Bermuda Triangle Still a Mystery?

For quite a few years now, a possible scientific explanation has been put forth for the large number of ships that have allegedly disappeared in the Bermuda Triangle - a rough triangle with points at the tip of Florida, the island of Bermuda, and the island of Puerto Rico. The ocean floor in this region is known to occasionally release methane bubbles, which some scientists believe can temporarily lower the density of the ocean water and sink a ship. However, physicist Helen Czerski has studied this phenomenon and concluded that its ability to sink a ship has been profoundly exaggerated. In fact, she contends that it poses little if any danger.

For decades, reports have claimed ships and aircrafts have vanished while traveling through the mysterious region of the Atlantic Ocean known as 'The Bermuda Triangle.' Some sailors call it the 'Devil's Triangle', claiming the area is plagued by supernatural powers or possibly extraterrestrial visitors.

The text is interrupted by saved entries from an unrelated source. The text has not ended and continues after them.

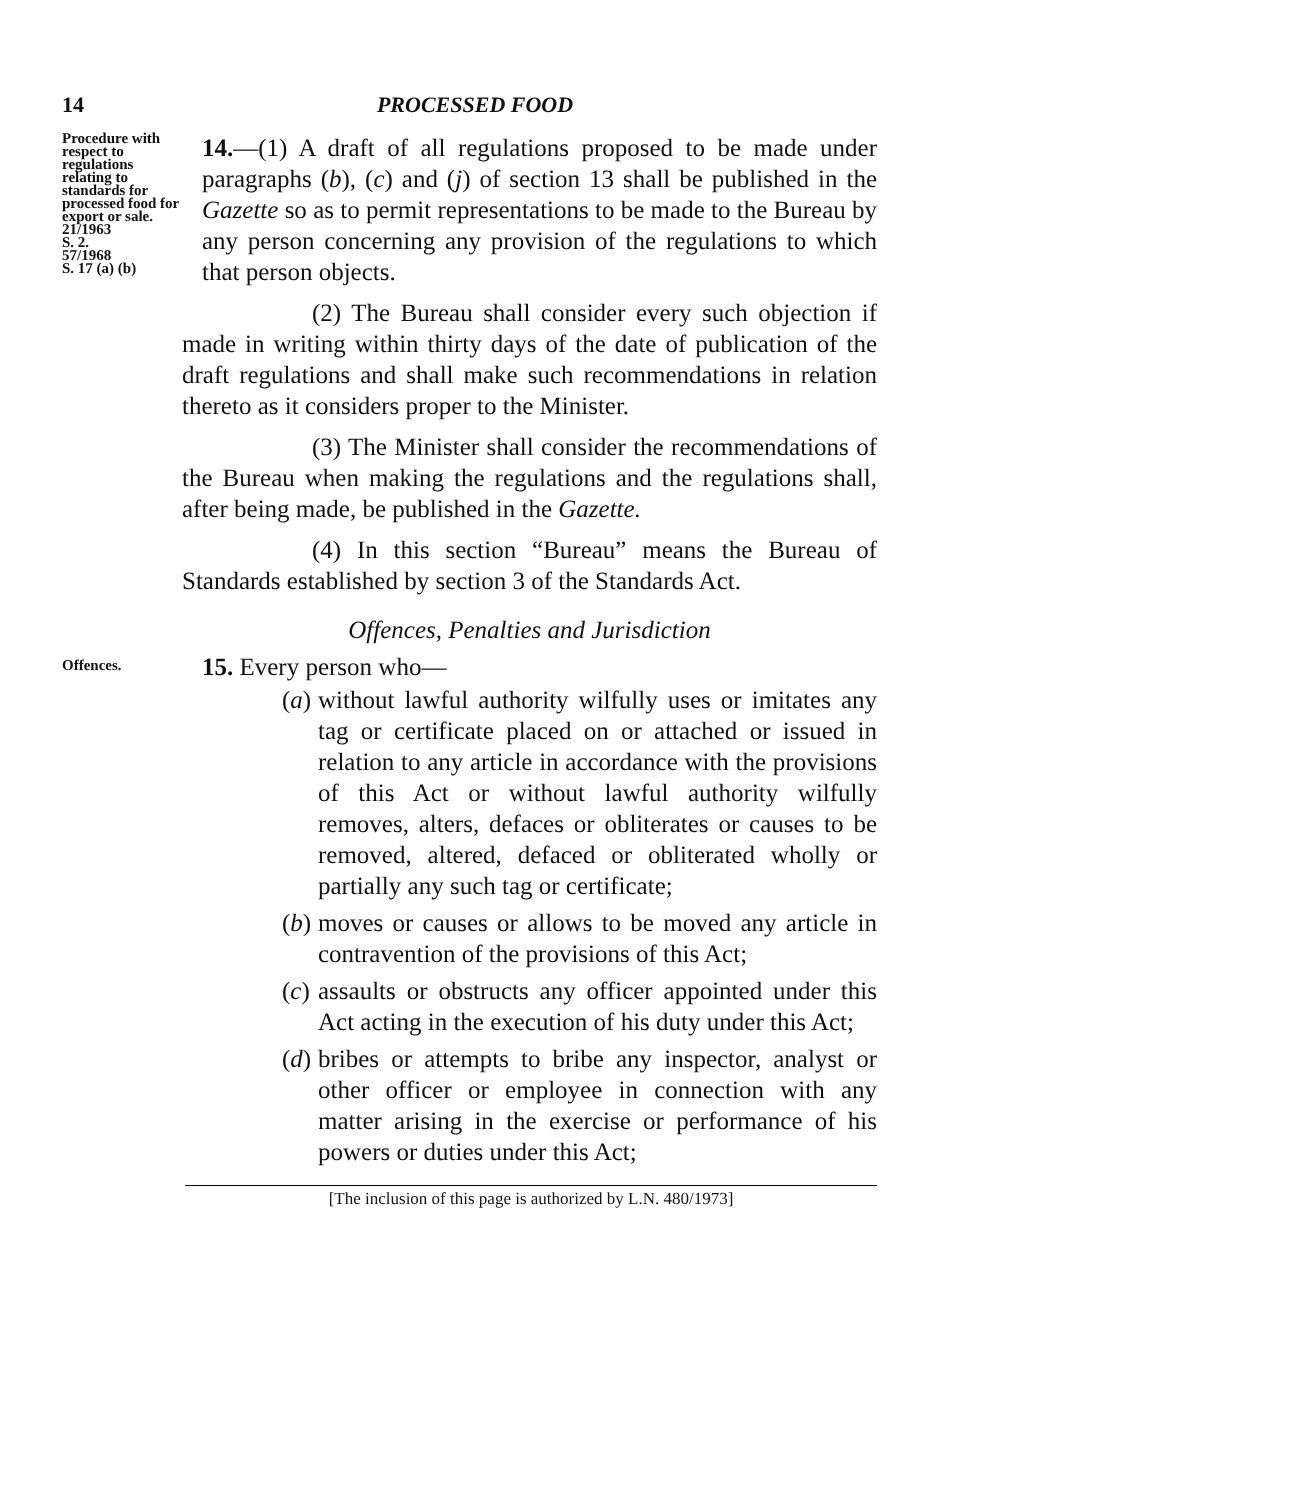14 PROCESSED FOOD
Procedure with respect to regulations relating to standards for processed food for export or sale.
21/1963
S. 2.
57/1968
S. 17 (a) (b)
14.—(1) A draft of all regulations proposed to be made under paragraphs (b), (c) and (j) of section 13 shall be published in the Gazette so as to permit representations to be made to the Bureau by any person concerning any provision of the regulations to which that person objects.
(2) The Bureau shall consider every such objection if made in writing within thirty days of the date of publication of the draft regulations and shall make such recommendations in relation thereto as it considers proper to the Minister.
(3) The Minister shall consider the recommendations of the Bureau when making the regulations and the regulations shall, after being made, be published in the Gazette.
(4) In this section “Bureau” means the Bureau of Standards established by section 3 of the Standards Act.
Offences, Penalties and Jurisdiction
Offences.
15. Every person who—
(a) without lawful authority wilfully uses or imitates any tag or certificate placed on or attached or issued in relation to any article in accordance with the provisions of this Act or without lawful authority wilfully removes, alters, defaces or obliterates or causes to be removed, altered, defaced or obliterated wholly or partially any such tag or certificate;
(b) moves or causes or allows to be moved any article in contravention of the provisions of this Act;
(c) assaults or obstructs any officer appointed under this Act acting in the execution of his duty under this Act;
(d) bribes or attempts to bribe any inspector, analyst or other officer or employee in connection with any matter arising in the exercise or performance of his powers or duties under this Act;
[The inclusion of this page is authorized by L.N. 480/1973]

However, there is a scientific explanation. "This idea that if you had a whoosh of methane bubbles from the sea floor, it could sink a ship," Helen Czerski, physicist and oceanographer from University College London, said. So the tiny bubbles really don't threaten the ship?

"The first thing is that this whoosh of gas is going to break up into small bubbles, really, really quickly. It doesn't rise as one massive, great big bubble." Czerski said. "It pushes up on the ship, much more strongly than the ship is falling into the bubbles. The bubbles actually make the ship go up, not down."

In fact, the Bermuda Triangle isn't really much of a mystery. As I keep harping on here on Augoeides, even very intelligent people routinely estimate or calculate probabilities wrong. The Bermuda Triangle is (A) one of the areas most strongly affected by Atlantic hurricanes and (B) crossed by one of the busiest shipping lanes in the world. The storms somewhat increase the risk to ships, but more importantly the sheer number of ships passing through the area mean that there seem to be an unusual number of disappearances. Several studies now have shown that the rate of lost ships in the region is not that unusual if you control for the level of traffic and compare it to other shipping routes.

So once again, this is a case where a failure to understand probability means a failure to understand life, and not just with probability manipulation technologies like magick. If you want to live your life to the fullest, it helps a great deal to accurately assess risk, and a little knowledge in that area can go a long way.